Excerpted text >>
....
Let `f(x)=(1)/(1+x)` and let `g(x,n)=f(f(f(….(x))))`, then `lim_(nrarroo)g(x, n)` at x = 1 is

To solve the problem step by step, we need to analyze the function \( f(x) = \frac{1}{1+x} \) and the nested function \( g(x, n) = f(f(f(...(x)))) \) where \( f \) is applied \( n \) times. We want to find the limit of \( g(x, n) \) as \( n \) approaches infinity, specifically at \( x = 1 \). ### Step 1: Define the function and find its first few iterations We start with the function: \[ f(x) = \frac{1}{1+x} \] Now we compute \( g(x, 1) \): \[ g(x, 1) = f(x) = \frac{1}{1+x} \] Next, we compute \( g(x, 2) \): \[ g(x, 2) = f(f(x)) = f\left(\frac{1}{1+x}\right) = \frac{1}{1 + \frac{1}{1+x}} = \frac{1+x}{2+x} \] Now compute \( g(x, 3) \): \[ g(x, 3) = f(g(x, 2)) = f\left(\frac{1+x}{2+x}\right) = \frac{1}{1 + \frac{1+x}{2+x}} = \frac{2+x}{3+2x} \] ### Step 2: Find the limit as \( n \to \infty \) We want to find: \[ \lim_{n \to \infty} g(1, n) \] First, we substitute \( x = 1 \) into our expressions: - For \( g(1, 1) \): \[ g(1, 1) = f(1) = \frac{1}{1+1} = \frac{1}{2} \] - For \( g(1, 2) \): \[ g(1, 2) = f(f(1)) = f\left(\frac{1}{2}\right) = \frac{1}{1+\frac{1}{2}} = \frac{2}{3} \] - For \( g(1, 3) \): \[ g(1, 3) = f(g(1, 2)) = f\left(\frac{2}{3}\right) = \frac{1}{1+\frac{2}{3}} = \frac{3}{5} \] ### Step 3: Establish a pattern and find the limit We observe that: - \( g(1, 1) = \frac{1}{2} \) - \( g(1, 2) = \frac{2}{3} \) - \( g(1, 3) = \frac{3}{5} \) It appears that \( g(1, n) \) is approaching a limit. Let's denote this limit as \( y \): \[ y = \lim_{n \to \infty} g(1, n) \] From the functional form, we can derive: \[ y = f(y) = \frac{1}{1+y} \] Multiplying both sides by \( 1+y \): \[ y(1+y) = 1 \implies y^2 + y - 1 = 0 \] ### Step 4: Solve the quadratic equation Using the quadratic formula: \[ y = \frac{-b \pm \sqrt{b^2 - 4ac}}{2a} = \frac{-1 \pm \sqrt{1^2 - 4 \cdot 1 \cdot (-1)}}{2 \cdot 1} = \frac{-1 \pm \sqrt{5}}{2} \] Since \( y \) must be positive, we take: \[ y = \frac{-1 + \sqrt{5}}{2} \] ### Final Answer Thus, the limit is: \[ \lim_{n \to \infty} g(1, n) = \frac{-1 + \sqrt{5}}{2} \]
....
What final value does the worked math problem above give for the limit of g(1, n) as n goes to infinity?

Input data >>
....
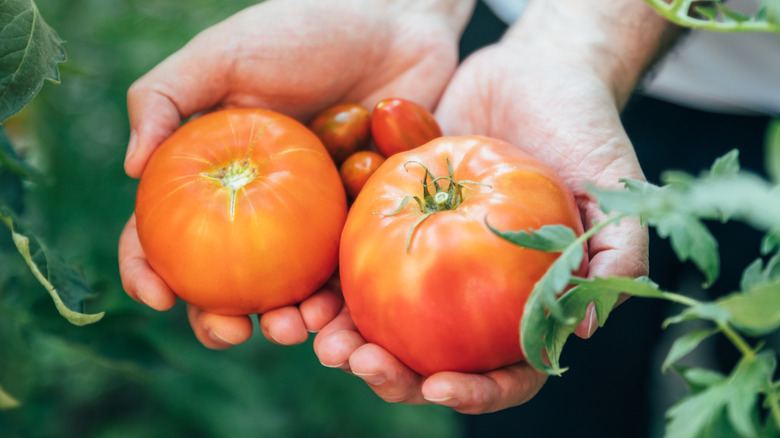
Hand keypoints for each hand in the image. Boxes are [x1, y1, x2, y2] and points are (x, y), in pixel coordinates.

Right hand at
....
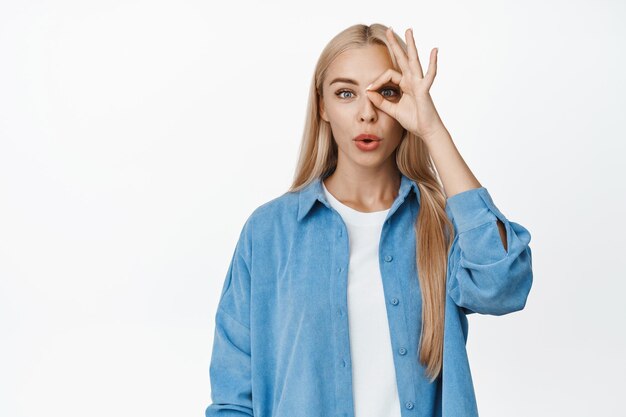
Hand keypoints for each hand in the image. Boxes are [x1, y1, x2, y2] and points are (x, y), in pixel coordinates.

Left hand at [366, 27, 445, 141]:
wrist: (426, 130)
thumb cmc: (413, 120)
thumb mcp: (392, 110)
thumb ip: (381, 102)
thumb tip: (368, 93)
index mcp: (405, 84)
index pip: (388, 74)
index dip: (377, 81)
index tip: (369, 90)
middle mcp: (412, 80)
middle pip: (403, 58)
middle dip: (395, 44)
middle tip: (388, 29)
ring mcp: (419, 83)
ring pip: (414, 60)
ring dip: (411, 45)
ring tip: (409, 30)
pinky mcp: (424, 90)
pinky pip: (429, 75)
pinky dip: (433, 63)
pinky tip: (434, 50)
....
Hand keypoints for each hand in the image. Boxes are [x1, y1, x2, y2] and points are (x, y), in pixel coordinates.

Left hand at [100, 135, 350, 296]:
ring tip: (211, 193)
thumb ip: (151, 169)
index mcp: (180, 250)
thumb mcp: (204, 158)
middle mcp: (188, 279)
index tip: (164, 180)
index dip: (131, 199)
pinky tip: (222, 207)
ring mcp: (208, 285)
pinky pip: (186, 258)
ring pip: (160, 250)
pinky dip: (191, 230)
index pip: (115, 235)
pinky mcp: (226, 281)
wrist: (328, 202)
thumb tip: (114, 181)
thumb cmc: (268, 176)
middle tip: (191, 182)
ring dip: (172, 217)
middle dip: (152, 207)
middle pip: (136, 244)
....
Answer for this exercise >>
(−1 + √5)/2